The Russian government has created special economic zones across the country to attract foreign investors, and although 46 foreign companies have already taken advantage of the opportunity, not one of them is British, the head of the company managing the zones said Thursday.

Oleg Kostin, chief executive of Special Economic Zones, made the observation during the Russia Talk Investment Forum.

The annual forum, which is organized by the Russo-British Chamber of Commerce, began with enthusiastic congratulations offered to BP and Rosneft over their recent deal, but then the statements became more somber. Delegates said that there are still numerous obstacles that scare off British companies from doing business in Russia.

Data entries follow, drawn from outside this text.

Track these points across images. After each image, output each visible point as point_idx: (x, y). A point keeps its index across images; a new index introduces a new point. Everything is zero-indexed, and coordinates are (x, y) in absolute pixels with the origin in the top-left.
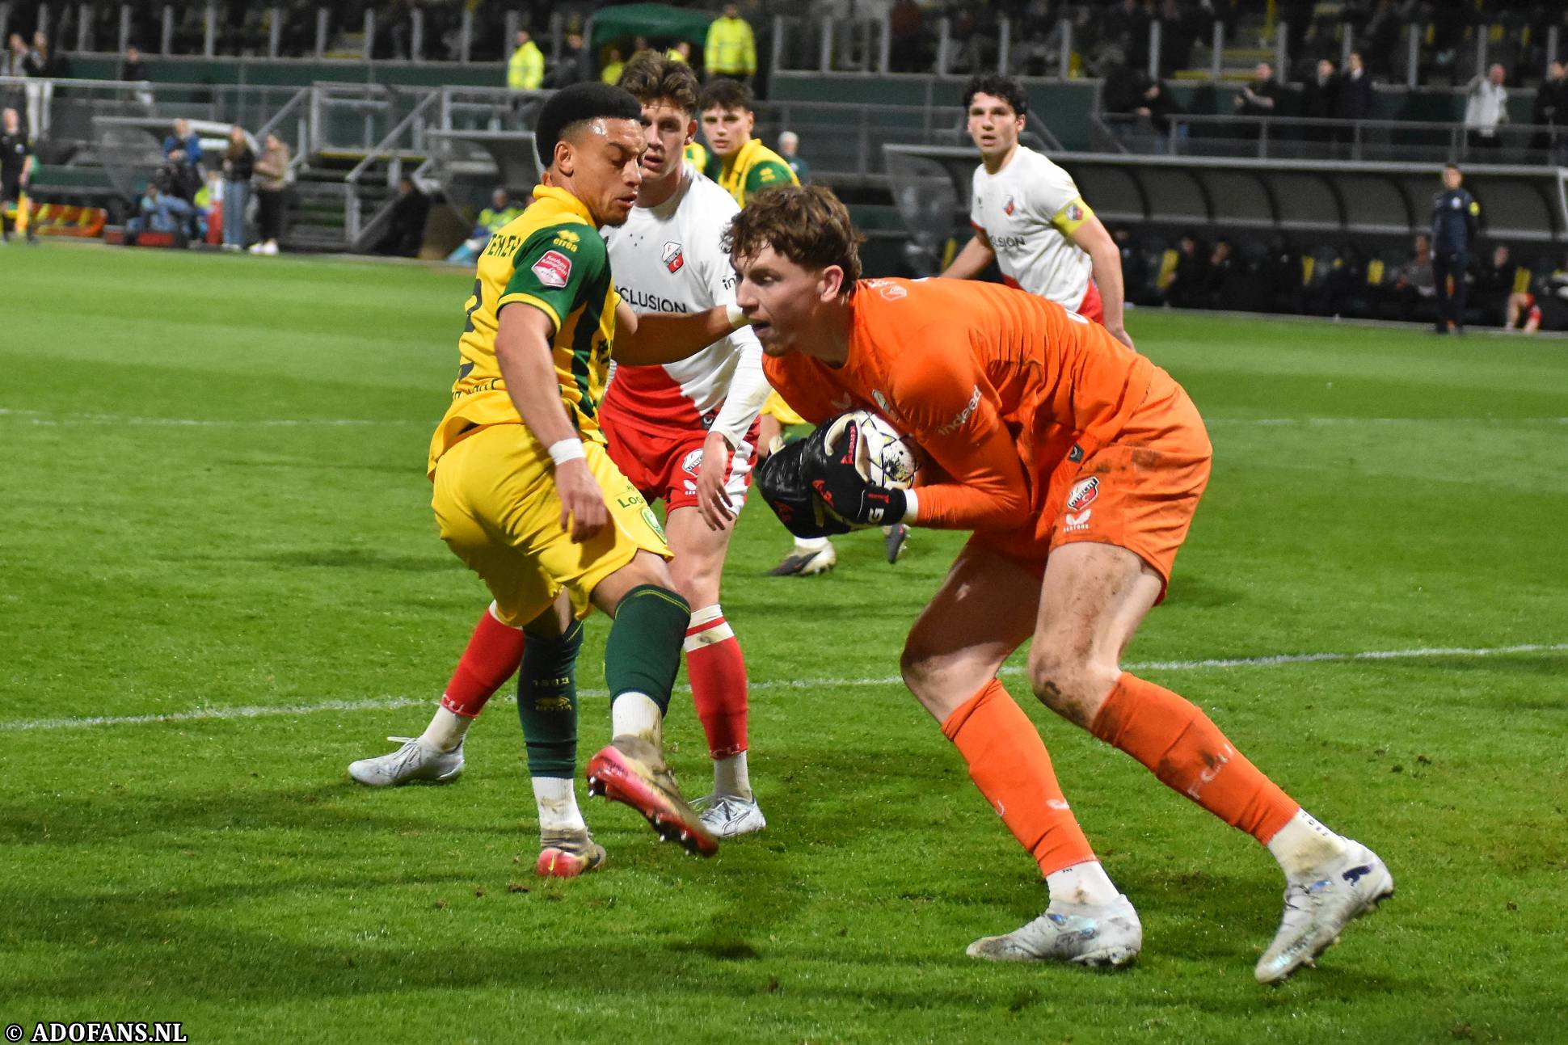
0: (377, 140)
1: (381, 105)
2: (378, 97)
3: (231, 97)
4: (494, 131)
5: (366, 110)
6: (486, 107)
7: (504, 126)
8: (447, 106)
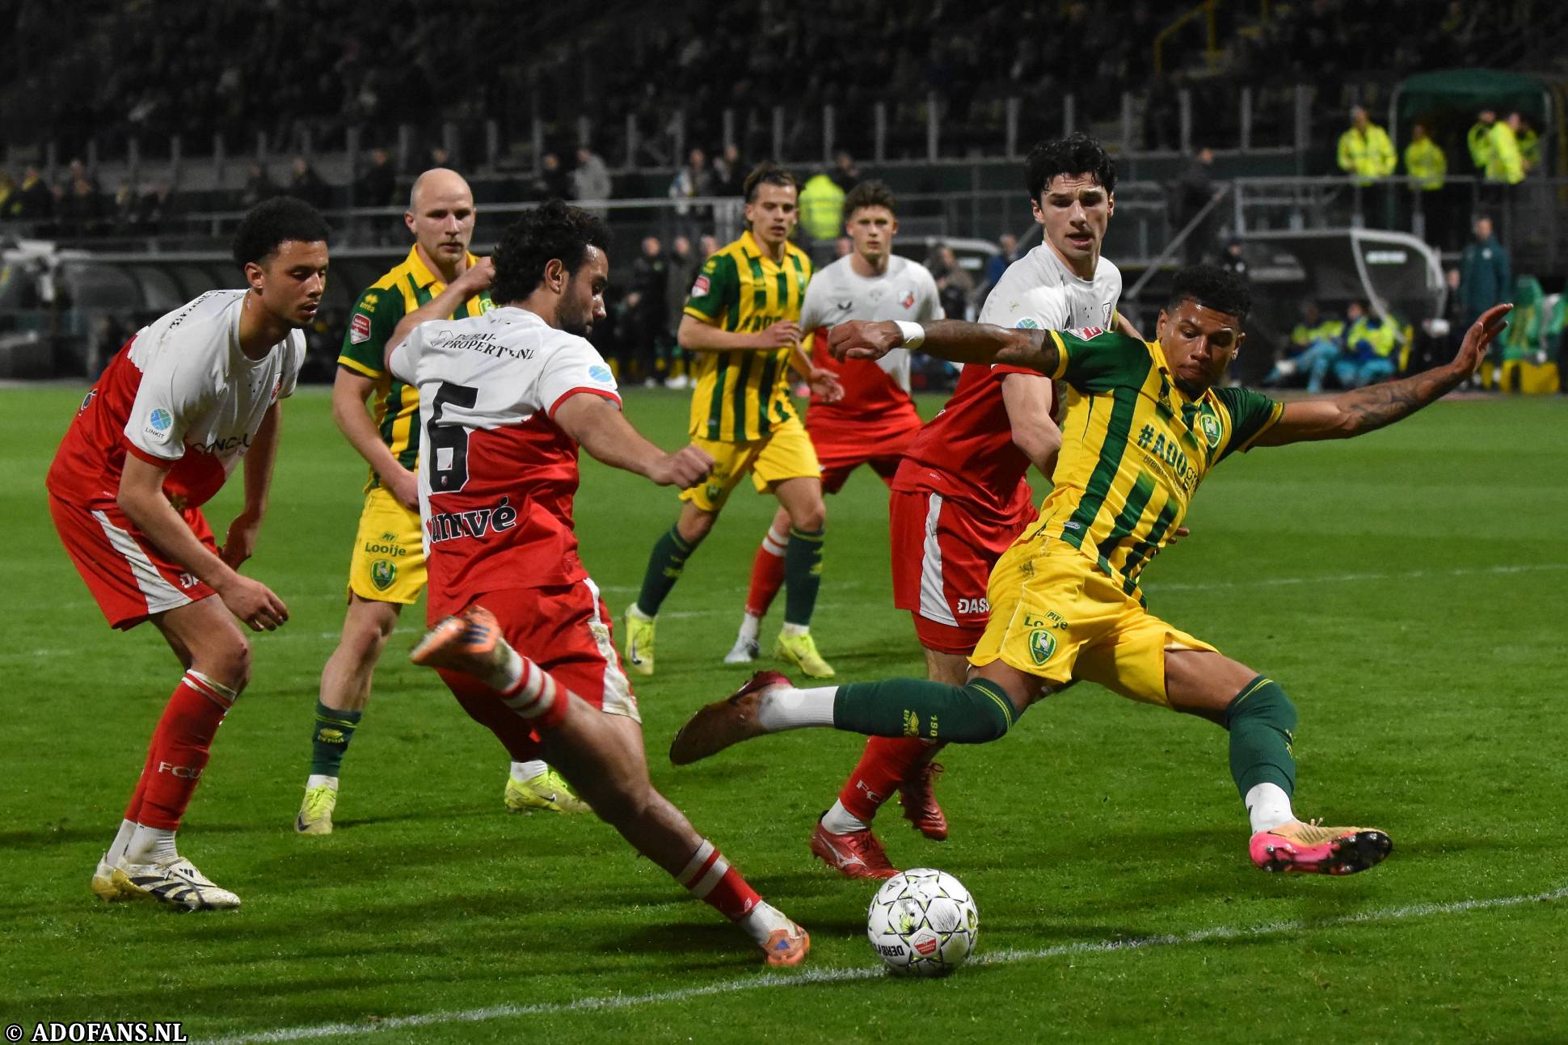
0: (1155, 249)
1: (1156, 206)
2: (1151, 196)
3: (964, 207)
4: (1296, 229)
5: (1140, 212)
6: (1287, 201)
7: (1307, 224)
8: (1241, 202)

The special economic zones project is one opportunity they are missing out on. The zones, which began to be set up in 2005, offer benefits such as a simplified procedure for obtaining land, ready-made infrastructure, duty-free customs regimes and tax preferences, with the aim of attracting more foreign investors to the country. There are now 17 such zones across the country.

Companies from the United States and Germany are the leading participants so far. British companies are looking to start projects – three near Tolyatti and one near Ulyanovsk – but have not made any investments yet.

One of the reasons that British companies may be hesitant to invest in Russia is the negative perception of the country in the British media and among the public, experts said.

"When you come to Russia it looks much better from the inside than when you see it from the outside," said Nenad Pavletic, president of U.K.-based biopharmaceutical company AstraZeneca's Russian division.

Pavletic added that he was skeptical about the country when he was transferred here two years ago, but the experience had turned out to be "fantastic." The company has invested in the Kaluga region and plans to start manufacturing in Russian within 10 months.

Kostin's team is trying to get the same enthusiastic response from other British investors by presenting the project at international business events in different countries. He also expects to sign an agreement with the Russo-British Chamber of Commerce by the end of the year.

Prince Michael of Kent, the chamber's patron, said that relations between the countries are getting stronger.

"Recently, British companies have been especially keen to export their products to Russia as well as to invest capital in Russia," he said.

Although the forum brought together the senior management of British businesses in Russia and Moscow-based representatives of the British government, including a member of the royal family, Russian state representatives were noticeably absent from the event. First Deputy Prime Minister Igor Shuvalov and Deputy Prime Minister Arkady Dvorkovich, who were slated to attend, failed to appear and offered no explanation.

"Obviously they thought there was something more important than our event," a staff member at the Russo-British Chamber of Commerce said.